Document extract: Begin

# want to solarize 36 volt golf cart



## Sparticle (Nov 1, 2004)

I hope this question is not too stupid. Will 3 12 volt panels wired in series charge a 36 volt golf cart? Does it work that way? 

Is a charge controller necessary? 

The batteries are Energizer. 

Will 3 40 watt panels suffice?


----------



## TnAndy (Sep 15, 2005)

Will 3 12 volt panels wired in series charge a 36 volt golf cart? Basically, yes. It would help to know the way the charging system is already set up on the card.


Is a charge controller necessary? 
Yes.....BUT you may already have something like that built onboard with the cart charging system......again, a look at that would be helpful.

The batteries are Energizer. Doesn't matter. What IS more important is: how many, what voltage, and what amp/hr.


Will 3 40 watt panels suffice?Can't say. Like asking "will a gallon of gas get me to town and back." 

Depends on vehicle, how fast, how far town is, and so on. Basically, HOW MUCH power does the cart consume, and how often to you plan to consume it ? I can't tell you that from where I sit.....but my "guess" is 40watts of panel won't help you much....you won't be doing much more than keeping the batteries trickle charged enough to keep them topped off 100%.

Do this: Look on the charger you use NOW to charge the cart...what are the specs on it ? Volts/watts/etc. Now, how LONG do you have to plug in the charger to top the batteries, and how often ? You get THOSE numbers, and we can give you a far closer guess on what it will take in the way of panels for this project.
[/QUOTE]


----------



## mightybooboo (Feb 10, 2004)

Everything Andy said and 120 watts ( 3 40 watt panels?) will charge at what,about 2.5 amps at 36 volts? So 4 hours good light will put back 10 amps into the 36v batt pack? I think thats about right.

So yes,will charge but take a while depending on what you pull out.If its total of 40 watts gonna take a long long time to recharge after a days running around.

Guess this wasnt too helpful.

Edit,lets assume you have 6 trojan t125 batts,your pack will have about 220 amps of power,if you use half that, and never should go below,that about 100 amps.

So 100 amps would take about 10 days to recharge(actually a little longer due to some losses which could be as much as 25% in battery losses,etc) if you ran them to 50% discharge.1 day if only 10 amps out but I have no idea how long of use 10 amps might be.

Someone correct me if Im wrong,my math on these things is awful so i could be.

Document extract: End

- **Directions**
- 1) In the golf cart solar thread, what does TnAndy say matters more than the battery brand?
- 2) Why does TnAndy in the golf cart solar thread say he can't tell whether three 40 watt panels will suffice?
The lines below aren't needed here.

Provided material: Begin

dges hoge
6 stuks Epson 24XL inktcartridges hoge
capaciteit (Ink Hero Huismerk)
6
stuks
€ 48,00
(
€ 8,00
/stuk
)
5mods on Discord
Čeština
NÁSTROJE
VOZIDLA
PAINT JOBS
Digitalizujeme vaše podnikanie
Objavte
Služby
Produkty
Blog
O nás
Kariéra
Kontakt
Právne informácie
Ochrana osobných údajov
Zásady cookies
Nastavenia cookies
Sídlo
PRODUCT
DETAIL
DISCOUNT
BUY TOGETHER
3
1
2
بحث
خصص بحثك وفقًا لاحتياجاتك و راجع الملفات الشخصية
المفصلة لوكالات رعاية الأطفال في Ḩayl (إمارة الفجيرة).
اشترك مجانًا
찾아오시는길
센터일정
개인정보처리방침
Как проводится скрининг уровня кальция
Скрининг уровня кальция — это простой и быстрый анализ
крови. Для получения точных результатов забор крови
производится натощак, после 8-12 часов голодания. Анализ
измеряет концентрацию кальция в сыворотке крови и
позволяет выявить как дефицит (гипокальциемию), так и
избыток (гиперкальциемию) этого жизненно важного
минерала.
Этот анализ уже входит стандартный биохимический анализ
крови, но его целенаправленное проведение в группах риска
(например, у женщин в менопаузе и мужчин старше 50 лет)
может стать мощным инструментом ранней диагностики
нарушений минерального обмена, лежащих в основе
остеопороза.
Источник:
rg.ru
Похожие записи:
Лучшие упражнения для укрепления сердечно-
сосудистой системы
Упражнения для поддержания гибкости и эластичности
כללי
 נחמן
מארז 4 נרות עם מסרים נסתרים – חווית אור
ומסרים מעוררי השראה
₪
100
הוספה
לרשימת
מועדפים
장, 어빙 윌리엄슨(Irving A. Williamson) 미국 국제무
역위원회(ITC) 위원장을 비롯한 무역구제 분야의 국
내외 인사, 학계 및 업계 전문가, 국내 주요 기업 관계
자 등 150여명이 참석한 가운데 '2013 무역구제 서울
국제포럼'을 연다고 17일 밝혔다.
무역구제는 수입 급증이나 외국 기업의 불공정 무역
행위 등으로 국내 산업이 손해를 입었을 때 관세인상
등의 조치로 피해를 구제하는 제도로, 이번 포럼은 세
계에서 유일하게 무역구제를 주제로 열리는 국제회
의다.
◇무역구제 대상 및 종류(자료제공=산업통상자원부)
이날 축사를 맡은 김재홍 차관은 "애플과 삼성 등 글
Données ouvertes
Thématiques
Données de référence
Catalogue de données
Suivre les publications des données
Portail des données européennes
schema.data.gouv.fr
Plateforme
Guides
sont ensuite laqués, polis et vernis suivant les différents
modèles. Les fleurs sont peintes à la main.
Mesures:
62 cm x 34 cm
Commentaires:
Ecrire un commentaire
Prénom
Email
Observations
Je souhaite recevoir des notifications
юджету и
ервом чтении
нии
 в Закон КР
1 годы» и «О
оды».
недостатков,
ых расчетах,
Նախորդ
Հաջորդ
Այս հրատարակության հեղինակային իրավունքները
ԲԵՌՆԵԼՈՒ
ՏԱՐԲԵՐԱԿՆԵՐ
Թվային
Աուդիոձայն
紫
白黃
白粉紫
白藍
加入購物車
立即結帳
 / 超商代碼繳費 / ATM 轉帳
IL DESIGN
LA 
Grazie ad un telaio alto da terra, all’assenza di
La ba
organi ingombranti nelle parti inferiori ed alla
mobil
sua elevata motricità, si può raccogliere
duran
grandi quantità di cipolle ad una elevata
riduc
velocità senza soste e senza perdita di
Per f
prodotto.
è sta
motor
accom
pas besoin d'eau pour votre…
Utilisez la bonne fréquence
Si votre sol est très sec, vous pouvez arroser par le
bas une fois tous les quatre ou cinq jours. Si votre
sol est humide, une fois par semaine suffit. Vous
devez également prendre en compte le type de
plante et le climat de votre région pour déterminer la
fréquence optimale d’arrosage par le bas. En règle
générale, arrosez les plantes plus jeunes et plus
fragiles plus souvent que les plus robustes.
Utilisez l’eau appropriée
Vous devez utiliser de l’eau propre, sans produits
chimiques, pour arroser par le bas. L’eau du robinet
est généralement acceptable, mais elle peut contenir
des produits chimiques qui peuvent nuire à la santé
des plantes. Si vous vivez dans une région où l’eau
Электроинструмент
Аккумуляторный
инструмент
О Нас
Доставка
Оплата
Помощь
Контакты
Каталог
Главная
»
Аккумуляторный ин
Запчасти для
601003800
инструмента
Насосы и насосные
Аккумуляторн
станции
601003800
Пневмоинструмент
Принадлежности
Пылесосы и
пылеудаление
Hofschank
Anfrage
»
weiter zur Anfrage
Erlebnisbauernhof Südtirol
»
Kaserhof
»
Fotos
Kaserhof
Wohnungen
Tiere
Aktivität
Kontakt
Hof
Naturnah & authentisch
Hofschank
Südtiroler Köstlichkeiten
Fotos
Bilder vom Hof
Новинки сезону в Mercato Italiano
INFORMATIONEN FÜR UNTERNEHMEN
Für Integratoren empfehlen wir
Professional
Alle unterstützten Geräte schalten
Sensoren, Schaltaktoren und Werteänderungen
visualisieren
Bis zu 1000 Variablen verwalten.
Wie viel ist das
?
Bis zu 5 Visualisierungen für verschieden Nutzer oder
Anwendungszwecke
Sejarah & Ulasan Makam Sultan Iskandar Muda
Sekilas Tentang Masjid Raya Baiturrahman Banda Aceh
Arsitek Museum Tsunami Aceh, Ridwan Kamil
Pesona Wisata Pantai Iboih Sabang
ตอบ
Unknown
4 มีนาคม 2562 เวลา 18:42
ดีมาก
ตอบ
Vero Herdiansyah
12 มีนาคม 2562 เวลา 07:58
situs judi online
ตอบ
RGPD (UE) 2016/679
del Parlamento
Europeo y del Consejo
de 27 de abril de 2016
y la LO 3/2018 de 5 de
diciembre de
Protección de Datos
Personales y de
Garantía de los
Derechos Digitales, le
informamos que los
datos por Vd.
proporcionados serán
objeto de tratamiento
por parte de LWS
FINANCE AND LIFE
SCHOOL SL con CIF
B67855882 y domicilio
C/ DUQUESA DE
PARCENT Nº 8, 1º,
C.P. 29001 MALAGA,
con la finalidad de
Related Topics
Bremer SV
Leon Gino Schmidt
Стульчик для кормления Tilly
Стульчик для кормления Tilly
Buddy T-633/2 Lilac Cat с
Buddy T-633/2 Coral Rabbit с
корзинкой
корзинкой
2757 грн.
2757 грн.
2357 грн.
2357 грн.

Provided material: End

- **Responses by task**
- 1) How many batteries there are, their voltage, and their amp-hour rating.

- 2) Whether the panels are enough depends on how much power the cart consumes and how often it is used, and he can't know that from where he sits. He likens it to asking whether a gallon of gas will get you to town and back, which depends on the vehicle, the speed and the distance.